*** Opening of ENTRIES SHOWN ***

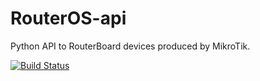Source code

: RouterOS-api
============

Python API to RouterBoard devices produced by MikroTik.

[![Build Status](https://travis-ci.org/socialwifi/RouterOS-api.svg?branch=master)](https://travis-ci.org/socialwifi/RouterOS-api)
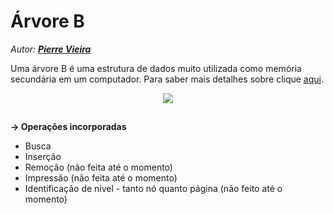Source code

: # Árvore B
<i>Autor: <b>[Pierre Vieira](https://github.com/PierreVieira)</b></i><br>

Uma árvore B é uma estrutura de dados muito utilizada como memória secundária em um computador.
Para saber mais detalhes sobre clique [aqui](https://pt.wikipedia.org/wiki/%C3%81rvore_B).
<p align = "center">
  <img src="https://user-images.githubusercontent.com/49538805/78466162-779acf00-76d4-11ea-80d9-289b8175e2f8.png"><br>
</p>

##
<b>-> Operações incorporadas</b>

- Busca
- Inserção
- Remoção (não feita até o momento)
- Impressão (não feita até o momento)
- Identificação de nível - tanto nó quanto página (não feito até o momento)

*** Close of ENTRIES SHOWN ***
*** Opening of ENTRIES SHOWN ***

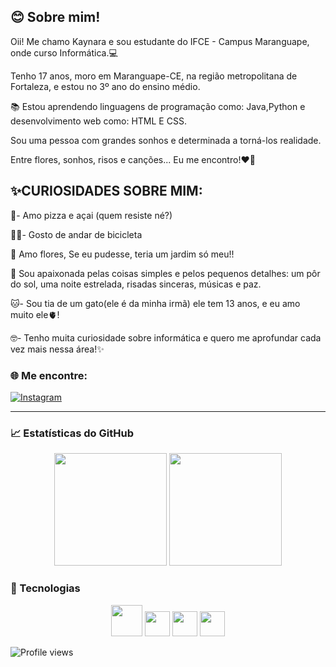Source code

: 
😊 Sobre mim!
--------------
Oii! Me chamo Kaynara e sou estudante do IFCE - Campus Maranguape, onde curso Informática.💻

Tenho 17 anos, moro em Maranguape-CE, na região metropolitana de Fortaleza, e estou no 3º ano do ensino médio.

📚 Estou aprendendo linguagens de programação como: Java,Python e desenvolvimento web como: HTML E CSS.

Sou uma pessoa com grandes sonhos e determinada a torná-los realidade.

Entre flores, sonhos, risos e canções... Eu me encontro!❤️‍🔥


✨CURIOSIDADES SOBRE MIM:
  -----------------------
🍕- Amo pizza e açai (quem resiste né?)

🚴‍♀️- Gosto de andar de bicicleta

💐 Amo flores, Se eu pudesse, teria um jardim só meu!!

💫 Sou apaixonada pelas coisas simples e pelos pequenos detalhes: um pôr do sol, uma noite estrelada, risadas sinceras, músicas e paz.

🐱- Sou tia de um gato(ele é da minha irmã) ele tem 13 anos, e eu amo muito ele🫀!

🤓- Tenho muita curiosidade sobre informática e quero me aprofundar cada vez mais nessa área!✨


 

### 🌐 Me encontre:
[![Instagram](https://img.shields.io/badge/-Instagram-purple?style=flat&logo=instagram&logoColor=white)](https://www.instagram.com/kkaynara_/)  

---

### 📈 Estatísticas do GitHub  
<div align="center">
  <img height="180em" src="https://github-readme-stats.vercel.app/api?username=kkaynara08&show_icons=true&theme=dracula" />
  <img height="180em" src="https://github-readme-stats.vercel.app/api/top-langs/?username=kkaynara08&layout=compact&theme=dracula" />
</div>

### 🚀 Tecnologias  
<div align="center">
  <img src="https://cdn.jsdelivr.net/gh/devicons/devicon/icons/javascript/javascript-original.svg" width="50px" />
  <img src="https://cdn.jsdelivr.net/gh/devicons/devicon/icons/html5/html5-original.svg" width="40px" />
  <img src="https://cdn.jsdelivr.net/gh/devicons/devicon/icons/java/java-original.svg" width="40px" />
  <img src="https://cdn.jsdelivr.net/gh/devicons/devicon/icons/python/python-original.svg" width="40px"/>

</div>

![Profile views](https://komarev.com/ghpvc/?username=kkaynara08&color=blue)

*** Close of ENTRIES SHOWN ***

TRY IT
Return the span of lines in the data above that opens at the line with "Uma árvore B" and closes at the line with "- Impressão (não feita até o momento)", exactly, ends included, nothing else.

SOLUTION TO THIS TASK
Uma árvore B é uma estrutura de dados muito utilizada como memória secundária em um computador.
Para saber mais detalhes sobre clique [aqui](https://pt.wikipedia.org/wiki/%C3%81rvore_B).
<p align = "center">
  <img src="https://user-images.githubusercontent.com/49538805/78466162-779acf00-76d4-11ea-80d9-289b8175e2f8.png"><br>
</p>

##
<b>-> Operações incorporadas</b>

- Busca
- Inserção
- Remoção (não feita até o momento)
- Impressão (não feita até o momento)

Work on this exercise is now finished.